CAIRO -- Egypt's Islamist president may hail from the fiercely anti-Israeli Muslim Brotherhood, an ally of Gaza's Hamas rulers. But in his first major crisis over Israel, he is adopting a stance not unlike that of his ousted predecessor, Hosni Mubarak, Israel's longtime friend.
After Israel launched its ferocious campaign of airstrikes and shelling against Gaza in retaliation for militant rocket attacks, Mohammed Morsi recalled Egypt's ambassador to Israel in protest and on Thursday ordered his prime minister to head to the tiny Palestinian territory in a symbolic show of solidarity.
Mr. Morsi, Egypt's first freely elected president, is facing calls at home to take stronger action. But he is just as wary as Mubarak was about straining ties with the United States, Israel's top ally. Moreover, powerful parts of Egypt's ruling establishment, particularly in the military and security forces, deeply oppose Hamas, and Mr.
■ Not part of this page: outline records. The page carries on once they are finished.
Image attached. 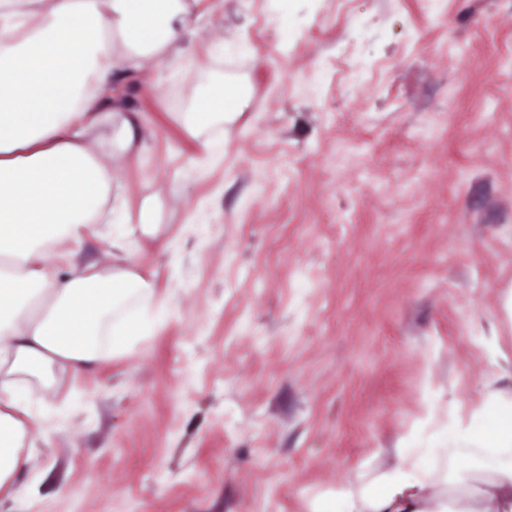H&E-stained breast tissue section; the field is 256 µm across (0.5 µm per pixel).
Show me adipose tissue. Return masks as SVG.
<instances>
[{"label":"adipose tissue","mask_w":512,"mask_h":512,"mask_svg":"<svg viewBox=\"0 0 512 512\" xmlns=\"http://www.w3.org/2000/svg\"><path fill=\"white\" fill-rule=\"evenodd\" d=\"M222 0H0V503L35 493L20 482L63 431L59 386L127 357L178 318L172 295L140 271L159 200L131 199L118 174L143 163L151 121L106 105L103 92L145 63L193 65L194 40ZM174 118L198 151L187 171L223 167L230 126L247 100L224 72V45ZM112 129L109 151L93 130ZM105 242L109 266L80 262ZM309 512H512V392L487 381L478 401L442 402L423 384L421 409L385 468L314 494Z\"/></svg>","instance_id":"1"}]
</instances>
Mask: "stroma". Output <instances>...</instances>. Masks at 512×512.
Masks as SVG:
<instances>
[{"mask_svg":"<svg viewBox=\"0 0 512 512\" xmlns=\"http://www.w3.org/2000/svg\"><path fill=\"white\" fill-rule=\"evenodd\" d=\"M262 0H224L207 44L250 95L223 168L175 178L197 152L171 118L193 70L123 83L147 113L159 192L139 262L180 316L131 356L58 388L74 414L0 512H308L312 494L376 470L430 373L471 405L512 356V0H314L296 34ZM221 197L202 251L165 242Z\"/></svg>","mask_w":512,"mask_h":512,"instance_id":"35a3bbf8","label":"stroma"}]
</instances>
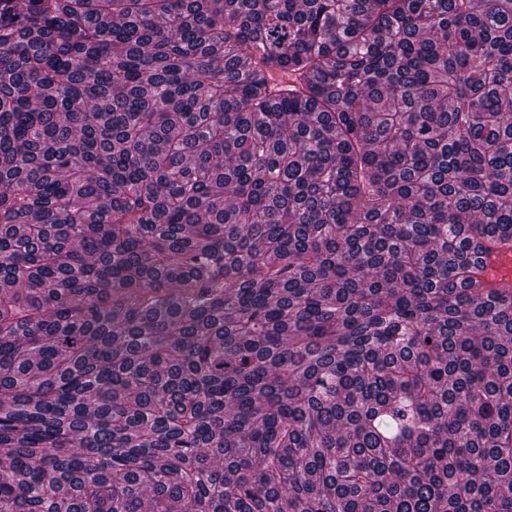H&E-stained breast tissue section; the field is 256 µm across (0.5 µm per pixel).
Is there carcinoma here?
Instances as JSON below:
<instances>
[{"instance_id": "cac0c4a2", "label": "carcinoma", "mask_w": 512, "mask_h": 512, "mask_svg": "<svg viewBox=\"0 0 512 512\" xmlns=\"http://www.w3.org/2000/svg\"><path fill=\"white\" fill-rule=\"evenodd\" d=\"M488 243L512 0H0V512H512Z\"/></svg>"}]
</instances>
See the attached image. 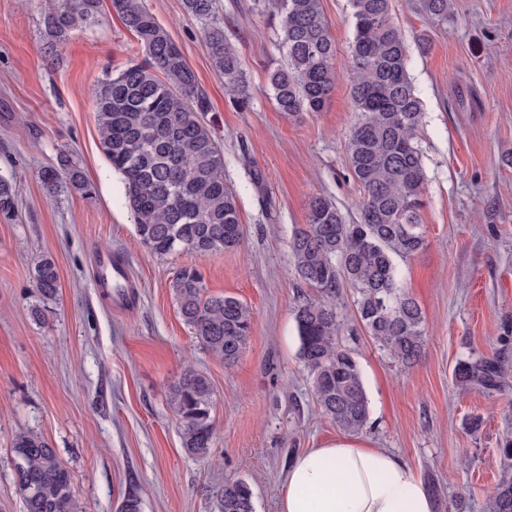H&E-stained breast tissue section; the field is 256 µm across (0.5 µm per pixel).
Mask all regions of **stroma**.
<instances>
[{
  "mask_svg": "<svg viewBox=\"0 0 512 512\" xmlns=\"http://www.w3.org/2000/svg\"><path fill=\"white\" fill-rule=\"evenodd\" d=\"M254 3L219 0L249 80L242 107L212 66L207 21L188 17L183 0H144L209 97L204 119L224 151L244 230L234 250L158 257L136 234L94 100L101 81L141 60L137 39L106 7L52 51L45 0H0V176L19 189L17 219L0 221V512H23L11 452L21 432L56 449L80 512H119L131 490L142 512H219L218 492L238 480L251 484L255 512H278L294 459L341 435L316 407L299 357L289 239L312 196L331 198L347 220L358 216L363 191L345 153L356 121L347 77L354 19L349 0H322L340 77L322 111L289 118L269 95L281 58L276 26ZM451 8L447 24L435 26L419 0H392L424 112L427 245L397 262L424 315L422 359L404 368L374 342L352 288L340 289L336 307L371 403L361 440L436 486V512L461 497L469 512H488L502 473L498 448L512 433V0H452ZM64 160L90 192L46 188L41 171ZM103 249L137 281L132 303L98 287ZM44 257L56 264L59 288L42 302L33 274ZM187 265L200 271L206 295L237 297L253 312L234 365L203 349L180 317L170 283ZM472 353L498 359L499 389L455 385L457 360ZM188 366L213 386L216 433L201 458L184 453L169 404ZM474 416L473 433L466 422Z\"/></svg>",
  "mask_w": 512,
  "mask_h": 512,
  "instance_id": "stroma-1",
  "label": "stroma"
}]
</instances>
Morsi could face a backlash if he appears to move too strongly in the militant group's direction.
In past conflicts between Israel and Arab nations, Mr. Morsi's Muslim Brotherhood loudly denounced Mubarak for too timid a response, demanding, for example, the Israeli ambassador's expulsion from Cairo. The group often accused Mubarak of toeing Washington's line on Israel.
But in his first public comments Thursday on the crisis, Mr. Morsi was subdued, almost conciliatory. He called the bombardment an "unacceptable aggression," but avoided sharp condemnations of Israel. He expressed support for Gaza Palestinians but did not refer to Hamas.
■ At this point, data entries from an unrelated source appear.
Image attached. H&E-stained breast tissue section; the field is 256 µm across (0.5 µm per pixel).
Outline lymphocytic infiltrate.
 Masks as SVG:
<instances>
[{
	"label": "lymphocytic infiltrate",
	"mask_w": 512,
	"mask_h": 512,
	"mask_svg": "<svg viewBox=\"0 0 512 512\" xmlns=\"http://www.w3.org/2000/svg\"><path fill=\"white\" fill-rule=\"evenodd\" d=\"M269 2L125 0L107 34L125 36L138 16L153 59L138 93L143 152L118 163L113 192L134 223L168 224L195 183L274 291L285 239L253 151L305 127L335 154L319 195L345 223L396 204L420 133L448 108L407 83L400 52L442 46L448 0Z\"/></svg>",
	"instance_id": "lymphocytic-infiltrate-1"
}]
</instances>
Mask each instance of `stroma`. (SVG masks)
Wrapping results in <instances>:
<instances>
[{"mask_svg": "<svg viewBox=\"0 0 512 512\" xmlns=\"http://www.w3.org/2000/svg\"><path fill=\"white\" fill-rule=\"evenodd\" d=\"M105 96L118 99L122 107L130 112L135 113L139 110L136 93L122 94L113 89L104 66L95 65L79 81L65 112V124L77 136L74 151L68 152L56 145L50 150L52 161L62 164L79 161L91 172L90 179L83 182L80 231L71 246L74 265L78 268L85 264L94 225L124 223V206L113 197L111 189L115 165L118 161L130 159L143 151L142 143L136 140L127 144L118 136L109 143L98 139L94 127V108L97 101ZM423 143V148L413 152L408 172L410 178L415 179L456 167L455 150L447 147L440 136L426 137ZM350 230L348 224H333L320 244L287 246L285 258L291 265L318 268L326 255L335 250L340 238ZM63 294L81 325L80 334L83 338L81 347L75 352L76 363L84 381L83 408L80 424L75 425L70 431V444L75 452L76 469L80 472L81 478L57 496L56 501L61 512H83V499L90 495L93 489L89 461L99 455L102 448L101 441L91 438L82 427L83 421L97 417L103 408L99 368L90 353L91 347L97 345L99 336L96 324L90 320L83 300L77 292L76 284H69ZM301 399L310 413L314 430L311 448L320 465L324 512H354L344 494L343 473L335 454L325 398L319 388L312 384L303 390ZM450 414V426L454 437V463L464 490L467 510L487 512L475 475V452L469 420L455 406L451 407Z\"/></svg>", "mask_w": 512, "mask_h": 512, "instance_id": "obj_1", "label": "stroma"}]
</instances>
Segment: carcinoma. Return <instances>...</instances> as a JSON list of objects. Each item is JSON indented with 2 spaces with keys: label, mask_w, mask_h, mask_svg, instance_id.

"We don't accept the continuation of this [Israeli] threat and aggression against the people of Gaza," he said in comments at a Cabinet meeting aired on state TV. "The Israelis must realize that we don't accept this aggression and that it can only lead to instability in the region."
Mr. Morsi also said he spoke early Thursday with President Barack Obama about stopping the assault and how "peace and security could be achieved for everyone without aggression."
The tame response could be out of pragmatism. Egypt does not want to be seen as fueling the Gaza crisis and has a strong interest in securing the goodwill of the international community, particularly the United States, as it seeks massive injection of foreign investments and aid to kick-start its ailing economy. The United States is Egypt's chief Western backer, giving it $1.3 billion a year in military aid and $250 million in economic assistance.
Washington's goodwill is also needed to secure a key $4.8 billion loan from the International Monetary Fund. An IMF team is now in Cairo to negotiate the loan.
Mr. Morsi could come under greater pressure for a tougher response if the onslaught worsens. But so far, his response has not gone beyond what Mubarak did in the past.
Mubarak, who was overthrown in early 2011, twice ordered home his ambassador to Israel, once over the Jewish state's 1982 invasion of Lebanon and again in response to Israeli repression of the Palestinian uprising that began in 2000. In both cases, he used fiery rhetoric to denounce Israel's actions but remained firmly committed to his country's U.S.-sponsored 1979 peace treaty with the Jewish state.
On Thursday, Egypt's ambassador to Israel, Atef Sayid al-Ahl, arrived back in Cairo, saying he was back for consultations with Mr. Morsi and that the embassy in Tel Aviv was still operating.
The dispatch to Gaza of Prime Minister Hesham Kandil was a notable symbolic gesture, the highest-level Egyptian official to visit Gaza since Hamas took over the territory in 2007. But it remained largely symbolic, given that the prime minister's authority is dwarfed by the president's overwhelming powers.
Mr. Kandil was ordered to head to Gaza today, heading a delegation to meet the "urgent humanitarian needs" of Gaza residents, according to state TV. The move is likely to be criticized by Mr. Morsi's foes, contending that the president is showing more concern for Palestinians living under his Hamas allies' rule than toward millions of Egyptians hit hard by the nation's worst economic crisis in years.